Source text:
####################
Whopper of a Burger King deal: A side of free smartphone

Burger King offers a free Android smartphone with your chicken fries, but the fine print shows it's business as usual. Crave's Amanda Kooser digs in.

Burger King Android app
Take a bite out of smartphone prices. Amanda Kooser/CNET

Burger King wants its customers to use its new branded mobile app for Android. It wants this so bad, the fast-food company is giving away Android smartphones. This promotion is quite a bit more advanced than the usual "Jungle Book" toys or "Star Wars" glasses giveaways.

You can't just roll up into the drive-through lane at your local BK and get a deep-fried Galaxy S3 dropped into your bag next to your Whopper. The offer is available online and it does have some strings attached. The free phone requires a new or upgraded two-year agreement with AT&T, Sprint, or Verizon. This comes with all the usual rigmarole of signing up with a cell service provider, including possible credit checks, activation fees, early termination fees, and deposits.

The selection of phones is surprisingly respectable. You won't find the latest flagship models stuffed with all the highest-end specs, but you can choose from models like the Galaxy S3 and Galaxy S4, Motorola's Moto X, and some oddballs like the Casio G'zOne Commando and the LG Enact with a slide-out physical keyboard.

The buying process takes you through to Amazon to complete the checkout. For example, I picked out the Samsung Galaxy S4 Mini on Verizon. Once on Amazon, the cheapest new Verizon individual plan is about $55 per month for 250MB of data. So your free Burger King smartphone will end up costing you the same as any other free-phone deal.
####################
What is needed:
Can you copy the Burger King phone giveaway article above word for word, from its headline through its final sentence?

Raw data:
####################
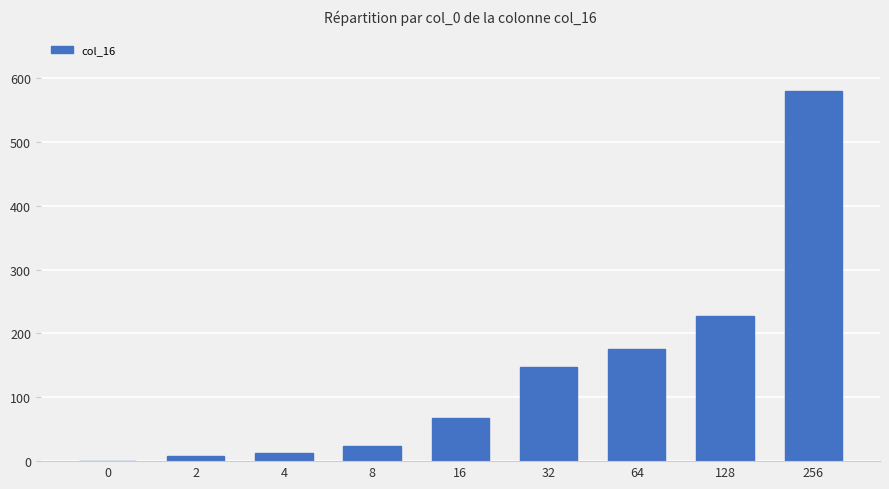

How many categories are shown in the chart?

9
####################
Written response:
Whopper of a Burger King deal: A side of free smartphone

Burger King offers a free Android smartphone with your chicken fries, but the fine print shows it's business as usual. Crave's Amanda Kooser digs in.

Burger King Android app
Take a bite out of smartphone prices. Amanda Kooser/CNET

Burger King wants its customers to use its new branded mobile app for Android. It wants this so bad, the fast-food company is giving away Android smartphones. This promotion is quite a bit more advanced than the usual "Jungle Book" toys or "Star Wars" glasses giveaways.

You can't just roll up into the drive-through lane at your local BK and get a deep-fried Galaxy S3 dropped into your bag next to your Whopper. The offer is available online and it does have some strings attached. The free phone requires a new or upgraded two-year agreement with AT&T, Sprint, or Verizon. This comes with all the usual rigmarole of signing up with a cell service provider, including possible credit checks, activation fees, early termination fees, and deposits.

The selection of phones is surprisingly respectable. You won't find the latest flagship models stuffed with all the highest-end specs, but you can choose from models like the Galaxy S3 and Galaxy S4, Motorola's Moto X, and some oddballs like the Casio G'zOne Commando and the LG Enact with a slide-out physical keyboard.

The buying process takes you through to Amazon to complete the checkout. For example, I picked out the Samsung Galaxy S4 Mini on Verizon. Once on Amazon, the cheapest new Verizon individual plan is about $55 per month for 250MB of data. So your free Burger King smartphone will end up costing you the same as any other free-phone deal.